- **ASSIGNMENT**
Please output the part of the cortical radial artery text between "The cortical radial" and "cells (H&E, X300).", inclusive, copying it word for word.

- **TEXT**
........
The cortical radial or interlobular arteries are branches of the arcuate and originate the afferent arterioles. Usually they have, depending of the thickness of their wall, several layers of muscular cells (H&E, X300).
........
- **SUPPLIED RECORDS**
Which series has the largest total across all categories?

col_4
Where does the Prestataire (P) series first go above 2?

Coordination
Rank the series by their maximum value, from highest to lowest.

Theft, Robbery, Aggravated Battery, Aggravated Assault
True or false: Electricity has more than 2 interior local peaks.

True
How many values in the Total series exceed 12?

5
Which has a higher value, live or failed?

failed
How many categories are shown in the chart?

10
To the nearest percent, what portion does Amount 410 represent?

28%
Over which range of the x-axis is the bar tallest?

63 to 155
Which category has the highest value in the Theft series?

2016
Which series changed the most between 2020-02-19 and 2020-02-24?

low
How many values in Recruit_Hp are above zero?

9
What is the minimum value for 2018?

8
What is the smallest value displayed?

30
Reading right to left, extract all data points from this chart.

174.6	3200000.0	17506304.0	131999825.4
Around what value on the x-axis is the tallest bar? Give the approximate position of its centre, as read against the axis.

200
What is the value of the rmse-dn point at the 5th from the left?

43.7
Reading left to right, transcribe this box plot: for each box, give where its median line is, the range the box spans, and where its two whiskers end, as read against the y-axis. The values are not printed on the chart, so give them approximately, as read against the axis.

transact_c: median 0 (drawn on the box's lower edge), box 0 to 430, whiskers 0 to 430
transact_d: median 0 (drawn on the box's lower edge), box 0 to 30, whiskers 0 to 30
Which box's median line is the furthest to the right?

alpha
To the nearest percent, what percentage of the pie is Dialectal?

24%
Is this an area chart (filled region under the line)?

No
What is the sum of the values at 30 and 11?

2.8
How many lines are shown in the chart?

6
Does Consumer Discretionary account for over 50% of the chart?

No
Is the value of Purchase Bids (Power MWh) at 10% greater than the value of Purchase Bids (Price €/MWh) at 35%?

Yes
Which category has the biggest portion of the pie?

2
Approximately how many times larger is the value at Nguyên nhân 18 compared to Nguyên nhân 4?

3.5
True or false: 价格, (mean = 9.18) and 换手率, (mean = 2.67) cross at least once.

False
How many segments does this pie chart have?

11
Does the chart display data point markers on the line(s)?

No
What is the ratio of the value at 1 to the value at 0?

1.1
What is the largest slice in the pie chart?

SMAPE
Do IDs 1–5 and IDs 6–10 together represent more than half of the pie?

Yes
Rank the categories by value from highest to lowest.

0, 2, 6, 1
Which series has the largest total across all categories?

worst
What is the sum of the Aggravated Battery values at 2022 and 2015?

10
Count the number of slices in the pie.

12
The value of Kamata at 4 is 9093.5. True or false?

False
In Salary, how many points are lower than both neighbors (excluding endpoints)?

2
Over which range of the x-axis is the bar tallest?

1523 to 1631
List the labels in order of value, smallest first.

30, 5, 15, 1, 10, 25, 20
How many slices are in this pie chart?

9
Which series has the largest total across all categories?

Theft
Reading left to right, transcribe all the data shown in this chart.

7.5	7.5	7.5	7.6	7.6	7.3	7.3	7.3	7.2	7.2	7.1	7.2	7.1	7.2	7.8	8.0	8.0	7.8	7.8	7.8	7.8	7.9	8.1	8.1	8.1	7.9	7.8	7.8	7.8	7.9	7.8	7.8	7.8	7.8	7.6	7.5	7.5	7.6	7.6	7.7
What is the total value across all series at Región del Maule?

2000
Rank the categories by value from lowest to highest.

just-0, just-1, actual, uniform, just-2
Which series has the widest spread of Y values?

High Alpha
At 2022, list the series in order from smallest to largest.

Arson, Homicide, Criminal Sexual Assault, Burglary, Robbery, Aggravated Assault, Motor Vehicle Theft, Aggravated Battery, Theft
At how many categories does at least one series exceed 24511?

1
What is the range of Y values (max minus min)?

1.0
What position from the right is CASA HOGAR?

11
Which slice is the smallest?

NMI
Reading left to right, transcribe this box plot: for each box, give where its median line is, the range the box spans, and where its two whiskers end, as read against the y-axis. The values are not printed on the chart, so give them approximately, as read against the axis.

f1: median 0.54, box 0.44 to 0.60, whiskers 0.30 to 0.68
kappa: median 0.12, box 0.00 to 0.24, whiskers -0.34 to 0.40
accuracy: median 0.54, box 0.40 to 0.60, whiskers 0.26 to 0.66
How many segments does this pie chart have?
........
- **EXERCISE ANSWER**
The cortical radial or interlobular arteries are branches of the arcuate and originate the afferent arterioles. Usually they have, depending of the thickness of their wall, several layers of muscular cells (H&E, X300).